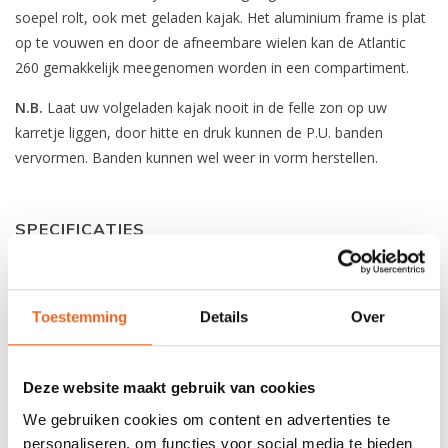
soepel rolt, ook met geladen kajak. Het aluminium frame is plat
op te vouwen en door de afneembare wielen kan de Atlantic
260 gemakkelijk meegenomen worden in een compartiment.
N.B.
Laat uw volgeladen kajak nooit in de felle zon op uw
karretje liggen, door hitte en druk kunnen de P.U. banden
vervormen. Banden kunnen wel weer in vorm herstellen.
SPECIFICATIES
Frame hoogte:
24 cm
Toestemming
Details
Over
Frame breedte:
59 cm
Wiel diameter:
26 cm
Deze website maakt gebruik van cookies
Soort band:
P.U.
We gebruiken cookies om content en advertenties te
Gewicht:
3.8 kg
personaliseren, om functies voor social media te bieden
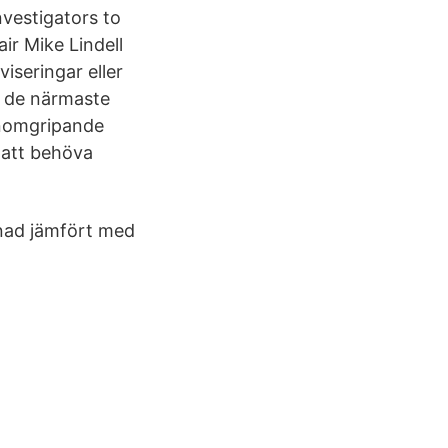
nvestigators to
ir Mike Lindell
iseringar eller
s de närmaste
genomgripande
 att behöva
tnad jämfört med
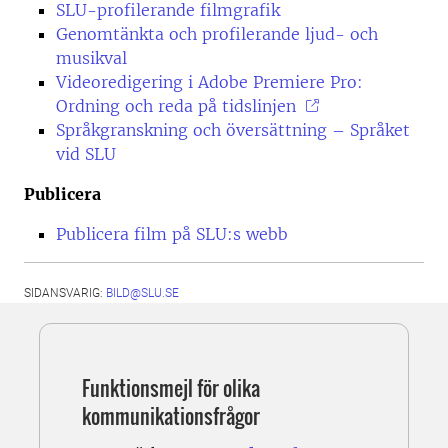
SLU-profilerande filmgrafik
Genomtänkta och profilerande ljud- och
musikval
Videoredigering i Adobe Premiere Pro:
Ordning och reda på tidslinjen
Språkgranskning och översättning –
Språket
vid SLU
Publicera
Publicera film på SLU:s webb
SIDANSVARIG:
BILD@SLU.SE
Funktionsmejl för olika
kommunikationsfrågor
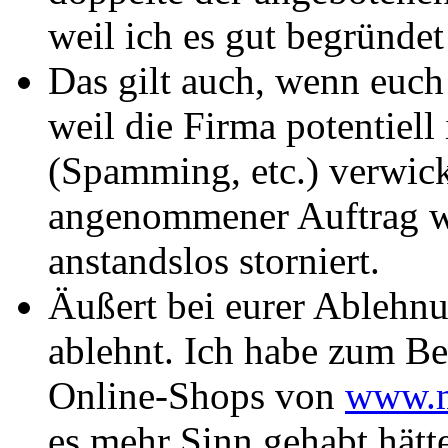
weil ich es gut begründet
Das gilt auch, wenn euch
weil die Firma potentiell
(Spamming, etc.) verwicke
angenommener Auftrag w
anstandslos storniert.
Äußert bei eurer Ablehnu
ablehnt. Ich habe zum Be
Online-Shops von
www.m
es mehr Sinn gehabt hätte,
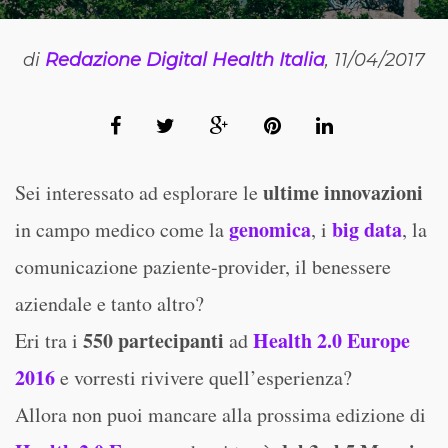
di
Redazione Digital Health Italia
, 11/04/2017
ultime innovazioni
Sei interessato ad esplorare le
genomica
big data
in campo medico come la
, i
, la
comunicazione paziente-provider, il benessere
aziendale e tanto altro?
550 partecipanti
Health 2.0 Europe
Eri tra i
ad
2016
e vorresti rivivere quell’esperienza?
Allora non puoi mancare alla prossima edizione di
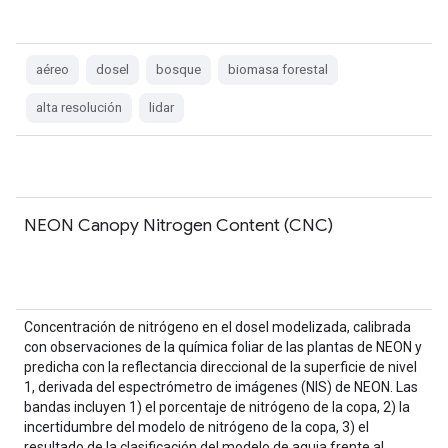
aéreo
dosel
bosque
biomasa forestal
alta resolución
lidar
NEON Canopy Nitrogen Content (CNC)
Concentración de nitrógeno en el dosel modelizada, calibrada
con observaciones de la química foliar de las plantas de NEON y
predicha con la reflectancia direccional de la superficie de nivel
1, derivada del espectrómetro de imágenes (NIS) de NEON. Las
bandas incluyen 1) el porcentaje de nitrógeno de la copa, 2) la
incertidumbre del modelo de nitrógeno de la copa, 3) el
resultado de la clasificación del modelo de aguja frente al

------------------------------

◆ **WORK ITEM**
Reproduce each line above exactly, but not a single picture.

◆ **RESPONSE FOR THIS EXERCISE**
soepel rolt, ook met geladen kajak. Het aluminium frame is plat
op te vouwen en door de afneembare wielen kan de Atlantic
260 gemakkelijk meegenomen worden in een compartiment.
N.B.
Laat uw volgeladen kajak nooit in de felle zon op uw
karretje liggen, door hitte en druk kunnen de P.U. banden
vervormen. Banden kunnen wel weer in vorm herstellen.
SPECIFICATIES
Frame hoogte:
24 cm
Toestemming
Details
Over
Frame breedte:
59 cm
Wiel diameter:
26 cm
Deze website maakt gebruik van cookies
Soort band:
P.U.
We gebruiken cookies om content en advertenties te
Gewicht:
3.8 kg
personaliseren, om functies voor social media te bieden
nvestigators to
ir Mike Lindell
iseringar eller
s de närmaste
genomgripande
 att behöva
tnad jämfört med
SLU-profilerande filmgrafik
Genomtänkta och profilerande ljud- och
musikval
Videoredigering i Adobe Premiere Pro:
Ordning och reda på tidslinjen
Språkgranskning och översättning –
Språket
vid SLU
Publicera
Publicera film på SLU:s webb
SIDANSVARIG:
BILD@SLU.SE
Funktionsmejl för olika
kommunikationsfrågor
weil ich es gut begründet
Das gilt auch, wenn euch
weil die Firma potentiell
(Spamming, etc.) verwicke
angenommener Auftrag w
anstandslos storniert.
Äußert bei eurer Ablehnu
ablehnt. Ich habe zum Be
Online-Shops von
www.m
es mehr Sinn gehabt hätte,
di
Redazione Digital Health Italia
, 11/04/2017
ultime innovazioni
Sei interessato ad esplorare le
genomica
big data
in campo medico come la
, i
, la
comunicazione paziente-provider, il benessere
aziendale e tanto altro?
550 partecipanti
Health 2.0 Europe
Eri tra i
ad
2016
e vorresti rivivere quell’esperienza?
Allora non puoi mancare alla prossima edizione di
aéreo
dosel
bosque
biomasa forestal
alta resolución
lidar
NEON Canopy Nitrogen Content (CNC)
Concentración de nitrógeno en el dosel modelizada, calibrada
con observaciones de la química foliar de las plantas de NEON y
predicha con la reflectancia direccional de la superficie de nivel
1, derivada del espectrómetro de imágenes (NIS) de NEON. Las
bandas incluyen 1) el porcentaje de nitrógeno de la copa, 2) la
incertidumbre del modelo de nitrógeno de la copa, 3) el
resultado de la clasificación del modelo de aguja frente al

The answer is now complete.